I have enabled 'RequireChangeConfirm' in application.php

However, it doesn't not send confirmation email to the old Email address in order to approve the changes, instead it sends to the new email.

I'm not sure if it supposed to send the confirmation email to the new one, but it shouldn't do this.

Let's imagine this scenario: Let's say someone knows my account credentials, they login to my account in the Control Panel, and deiced to steal my account by changing the email address. They can easily do that by simply filling and submitting the form in /?module=account&action=changemail

My idea is: Before changing email address, a confirmation link is sent to the old/current email address to review and approve the changes, if the account holder decided to decline the changes, then it cancels the operation and deny the changes, and vice versa

[diljol]

Yeah, I think it should ask for approval before making such critical changes 👍

[Everade]

The problem with that is that many kids lose access to their old mail over time. Emails can be re-assigned to new owners upon inactivity or deletion, that's a real thing. So you would prevent these people from regaining access.

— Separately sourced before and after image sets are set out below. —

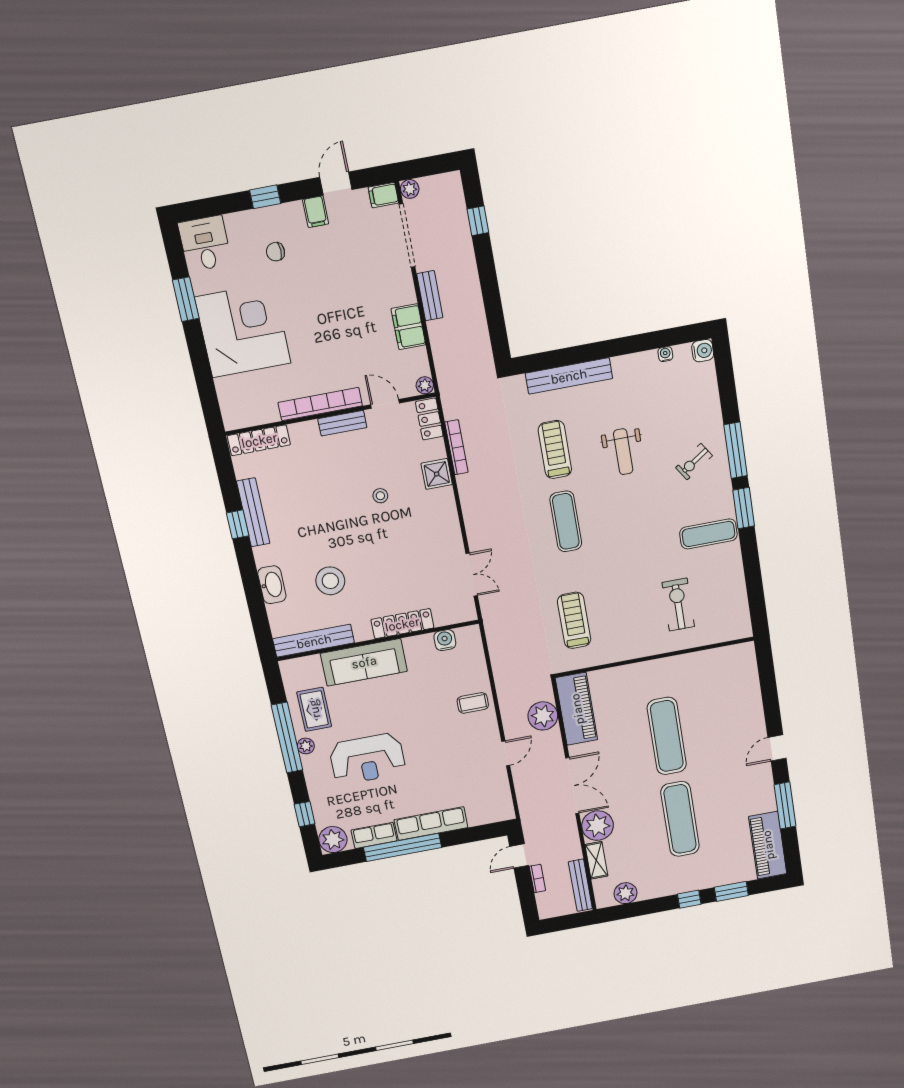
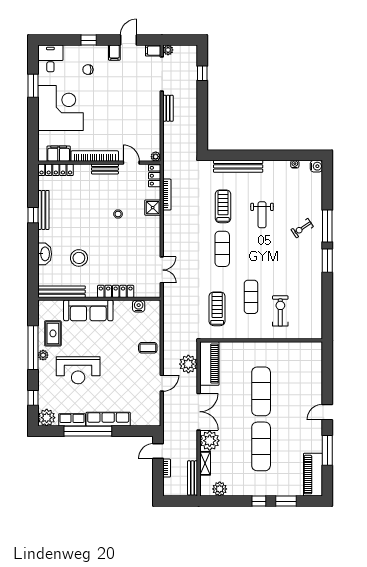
filing cabinet: (408, 327) -> (59, 154), moved, turned 90
exercise mat: (708, 534) -> (251, 297), moved, turned 90

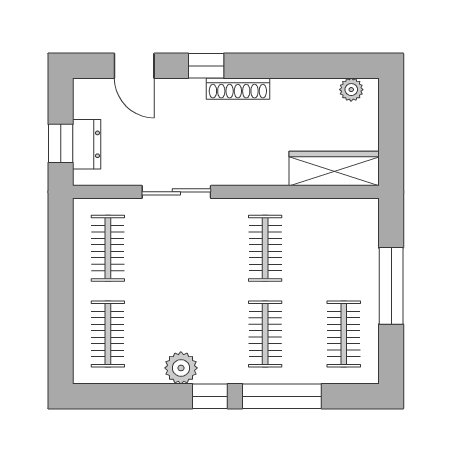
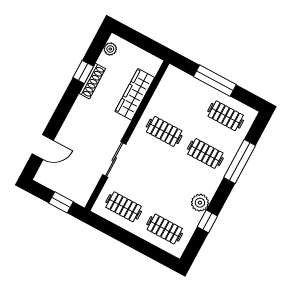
window: (206, 66) -> (83, 72), moved
shoe rack: (238, 89) -> (92, 81), moved
dresser: (87, 144) -> (68, 190), removed
wardrobe: (334, 169) -> (135, 94), moved
window: (210, 396) -> (207, 221), moved

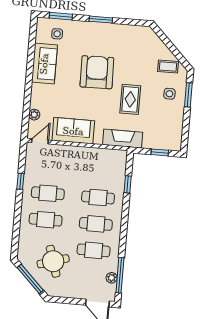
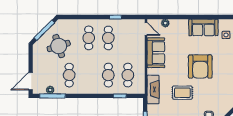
armchair: (97, 72) -> (200, 67), turned 91
cafe table: (96, 224) -> (128, 75), moved

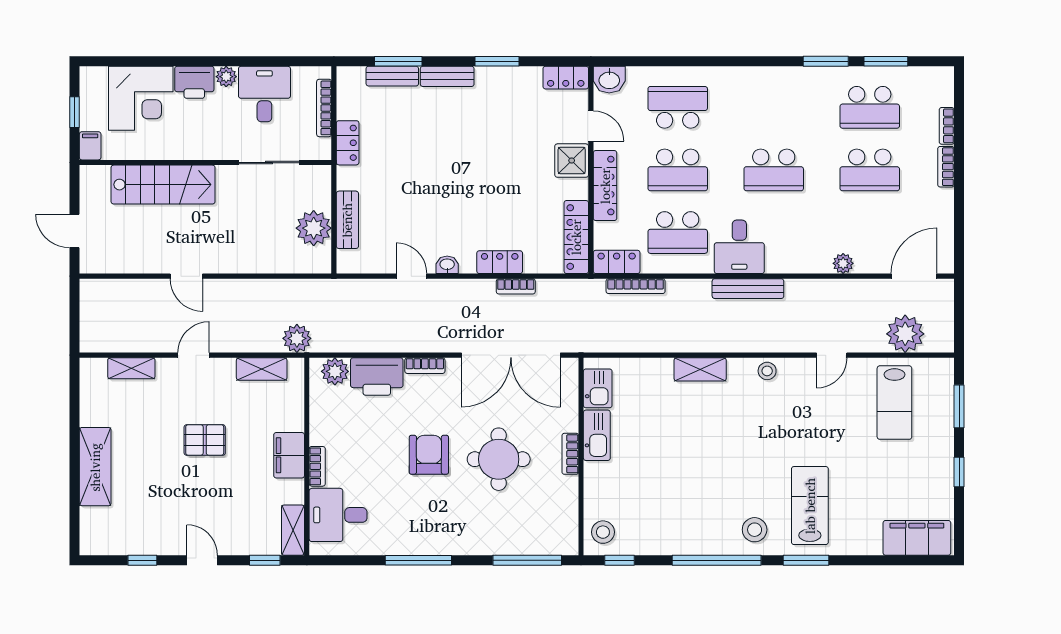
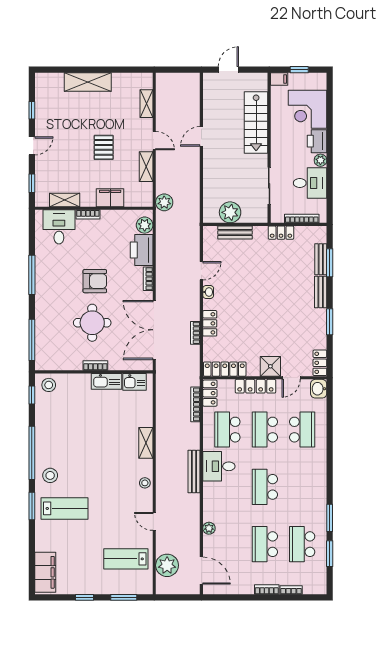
shelving: (262, 369) -> (146, 167), moved
filing cabinet: (289, 455) -> (110, 198), moved
shelving: (293, 530) -> (65, 200), moved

I would recommend the following best practise method:

• Mail change is only accessable to logged in users.
• Ask only for new mail + current password for verification.
• Send confirmation to new e-mail.
• Optional: Send notification to old email which includes either just a notice,
  or also includes a link that either reverses the mail change + pw,
  or bans the account + creates support ticket.

Please note that in order to change a mail:
In this scenario a thief would need to know the login credentials. So the account has already been compromised in the first place. And the additional mail to the old mail account could help to prevent further damage in case of unwanted mail changes.